Summary: Weights, biases, and the squish

Lesson 2 said hidden neurons “get their number from the layer before” and “do the work,” but never said how. This lesson is the how, and it is one small computation that every neuron in the network runs: multiply each incoming activation by a weight, add them up, add a bias, and squash the result into a usable range. Learn it once and you understand every neuron there is. The surprise at the end is the count: even a tiny digit network has about thirteen thousand of these weights and biases, and modern networks have billions. This is the scan-it-in-five-minutes version.

  • Every neuron runs the same three-step computation. Take a weighted sum (each incoming activation times its connection’s weight, all added up), add the neuron’s bias, then pass the total through an activation function. In one line: activation = squish(weighted sum + bias).
  • Weights set attention. Each weight sits on a connection: a large positive weight boosts that input, a negative one dampens it, a near-zero one ignores it. The pattern of weights into a neuron acts like a template, and the weighted sum scores how well the input matches it.
  • The bias sets eagerness. Added after the weighted sum, the bias shifts when the neuron wakes up: negative makes it cautious, positive makes it eager. Think of it as the neuron’s default lean before it looks at any input.
  • The squish keeps numbers in range. The weighted sum plus bias can be any number; the activation function squashes it back into a usable range. Sigmoid (1 / (1 + e^(-x))) is a smooth S-curve into (0, 1); ReLU (max(0, x)) is zero for negatives and the input itself for positives. Which one is a design choice, and neither changes as the network learns.
  • Worked once: inputs 0.5, 0.8, 0.2, weights 0.3, -0.2, 0.5, bias 0.1 give a weighted-sum-plus-bias of 0.19. Sigmoid turns that into about 0.547; ReLU leaves it at 0.19. Same neuron, two squishes, two activations.
  • Weights and biases together are the parameters. Count them for the 784-16-16-10 network: 12,560 + 272 + 170 = about 13,002. A small digit recognizer already needs thirteen thousand numbers set just right; modern networks have billions.
  • A network’s behavior lives in its parameter values, not in the structure (just layers and connections) or the formula (never changes). Two identically built networks behave differently purely because their parameters differ. The power comes from quantity, not from any single neuron being clever.

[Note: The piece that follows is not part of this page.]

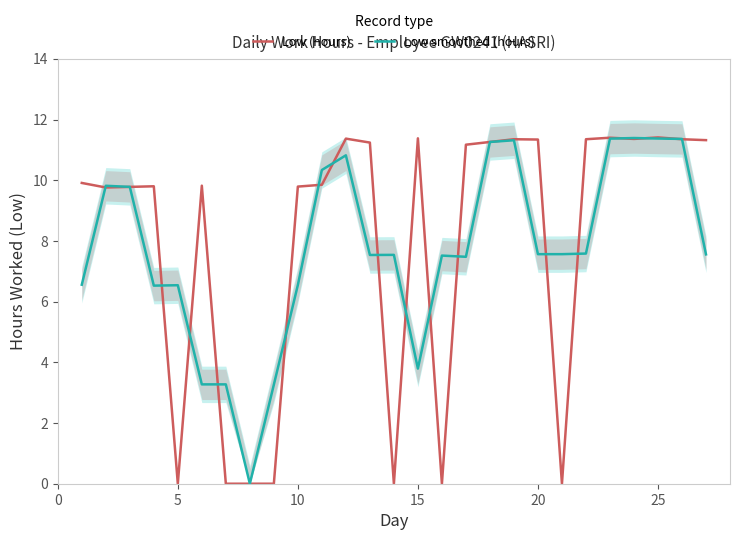

The Low (hours) series shows 15.4 at 20. True or false?

False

“Billions of parameters” stops being a vague boast and becomes something exact: billions of plain numbers, each plugged into the same multiply-add-squash you can now run by hand. That reframing also tells you where a model’s apparent intelligence actually sits, not in the architecture and not in the math, but entirely in the specific values tuned into every connection. Which raises the question the rest of the track answers: nobody types thirteen thousand numbers by hand, let alone billions, so where do the right values come from? They are found automatically from examples, a process called training. Lesson 4 first zooms out to see the whole network as one big function with all those knobs, and then Phase 2 opens up how the knobs get set.